Why did the above searches return the same result for dai-* while return different results for ad-prior?

Update

To answer @Nishant Saini's comment I have grabbed what-I-suppose-to-be mapping for event_type here:

For dai-*:

"event_type": {
  "type": "text",
  "fields": {
    "keyword": {
      "type": "keyword",
      "ignore_above": 256
    }
  }
}

For ad-prior:

"event_type": {
  "type": "keyword",
  "ignore_above": 1024
}

Solution

  • Case 1: event_type.keyword:PREC_AD_STARTED

    In index dia-* the property event_type has a sub-field named keyword. The above query refer to this sub-field i.e. event_type.keyword. For the match in dai-* the documents are returned, whereas this sub-field is not present for field event_type in index ad-prior and hence no results.

    Case 2: event_type:PREC_AD_STARTED

    event_type is present in both indexes. Even though in index dai-* the data type is text and since by default standard analyzer is applied theredore PREC_AD_STARTED will result in prec_ad_started. The above query applies same analyzer to input string which also then translates to prec_ad_started and hence matches to documents.

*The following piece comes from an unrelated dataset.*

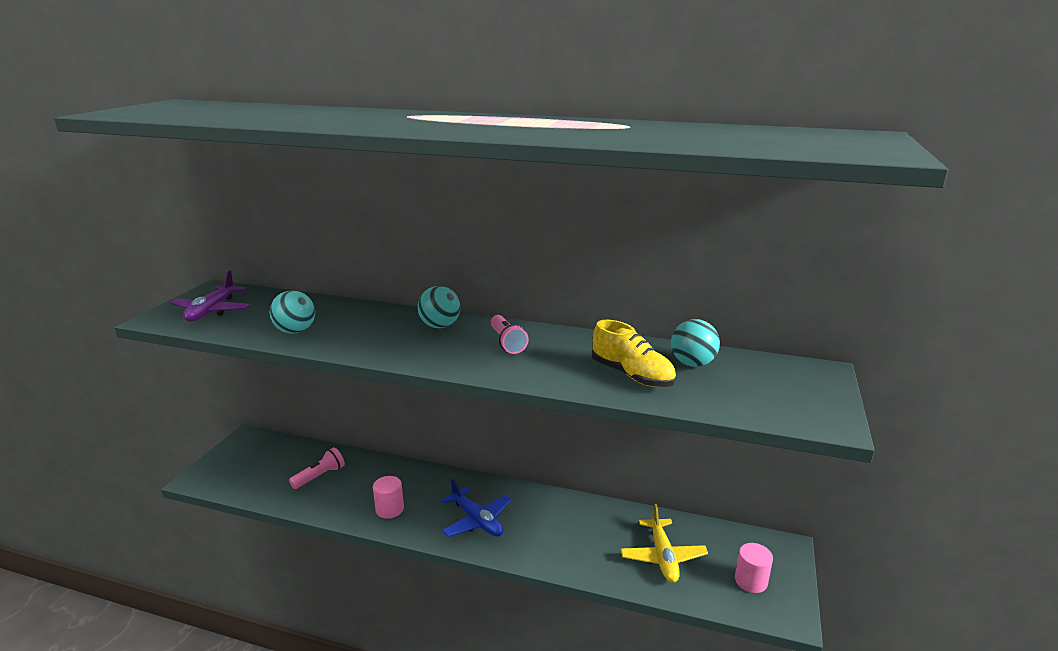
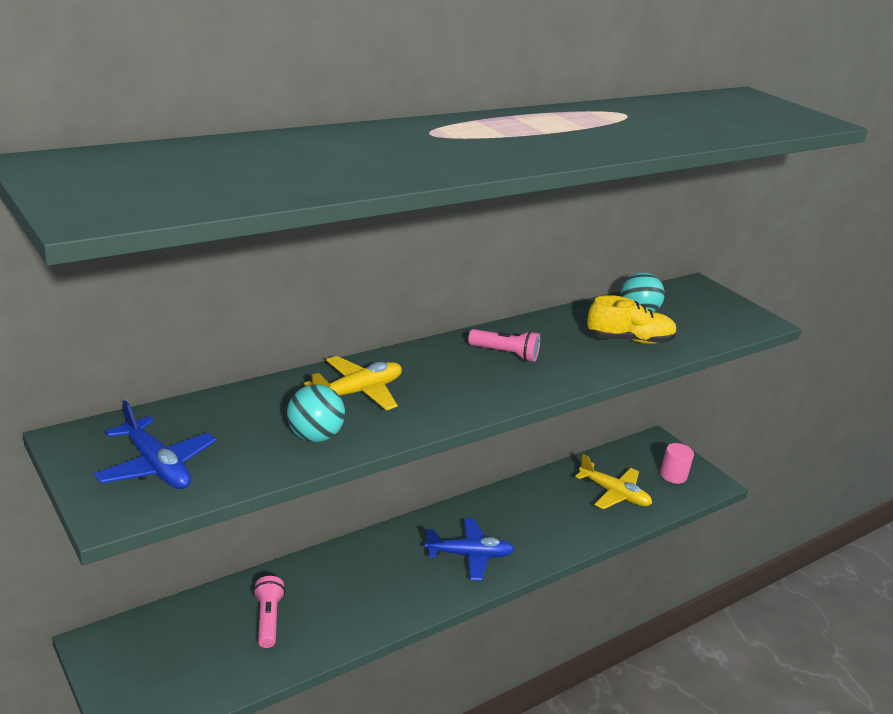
camera: 55 degrees left, 5 degrees up
purple plane [170,270,250,322] -> blue plane [94,400,216,489]
pink cylinder [373,476,404,519] -> none
turquoise ball [418,286,460,328] -> none
none -> yellow plane [304,356,402,411]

    In case of index ad-prior the data type of event_type is keyword and hence input string is indexed as is. Even while searching the same happens and hence the query above matches in this case as well.

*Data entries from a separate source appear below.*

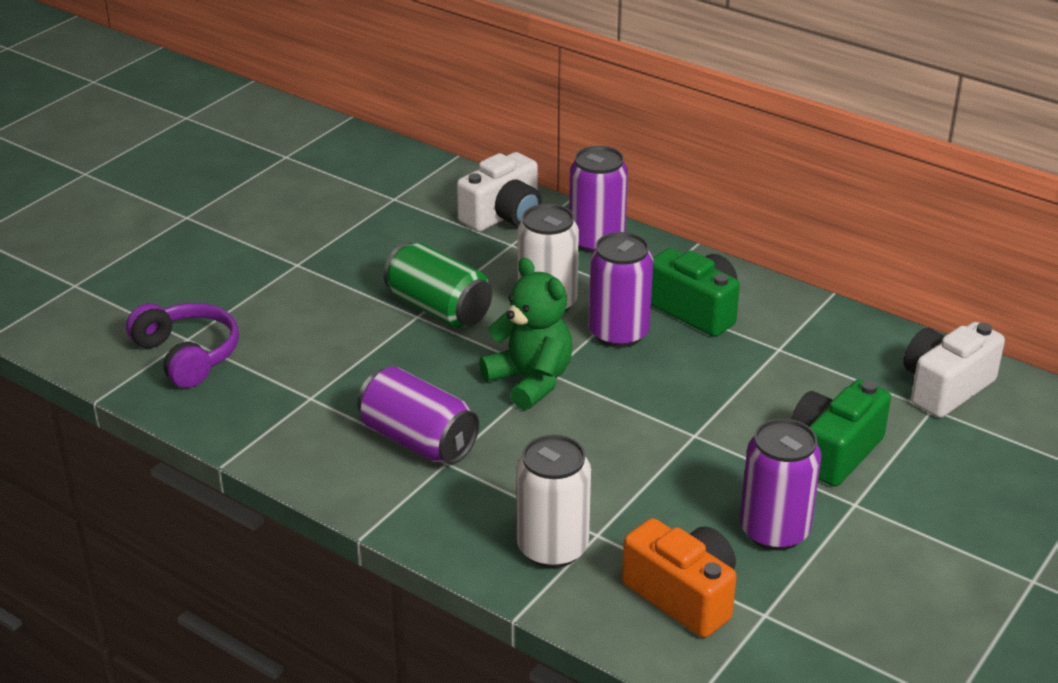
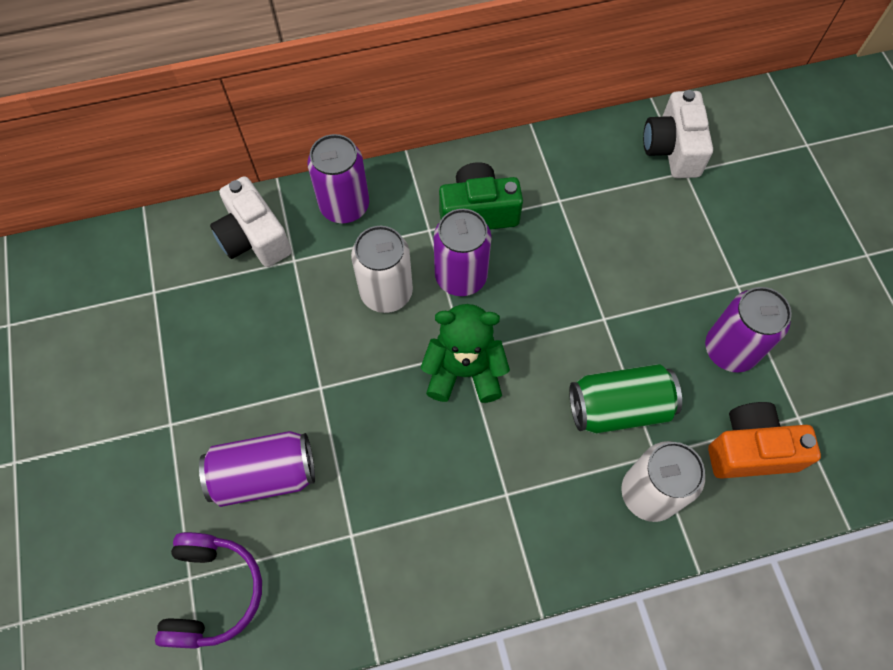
camera: 50 degrees left, 30 degrees up
purple headphones [126,303,239,388] -> purple headphones turned 90 degrees clockwise [155,532,262,649]
purple can [357,367,479,464] -> purple can moved to [199,431,315,507]
green can [384,242,492,328] -> green can moved to [569,364,682,434]
white camera [457,152,542,232] -> white camera turned 150 degrees clockwise [210,176,292,267]
green camera [791,380,891,487] -> none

    Therefore this query gives you result in case of both indexes.

    Case 3: event_type:'PREC_AD_STARTED'

    For index dai-* as query is on field event_type (not on event_type.keyword) which is of type text (default analyzer: standard) when PREC_AD_STARTED is indexed the value that get indexed is prec_ad_started due to standard analyzer. The query above is searching for 'PREC_AD_STARTED' (with single quotes). Even this string will be passed through standard analyzer which also translates to prec_ad_started and hence this query matches.

    In case of ad-prior index, event_type is of type keyword, which means index as is without any modification. Since we are querying on field event_type the query will apply no analyzer (since data type is keyword) and hence will search for 'PREC_AD_STARTED' (not PREC_AD_STARTED) and hence no matches.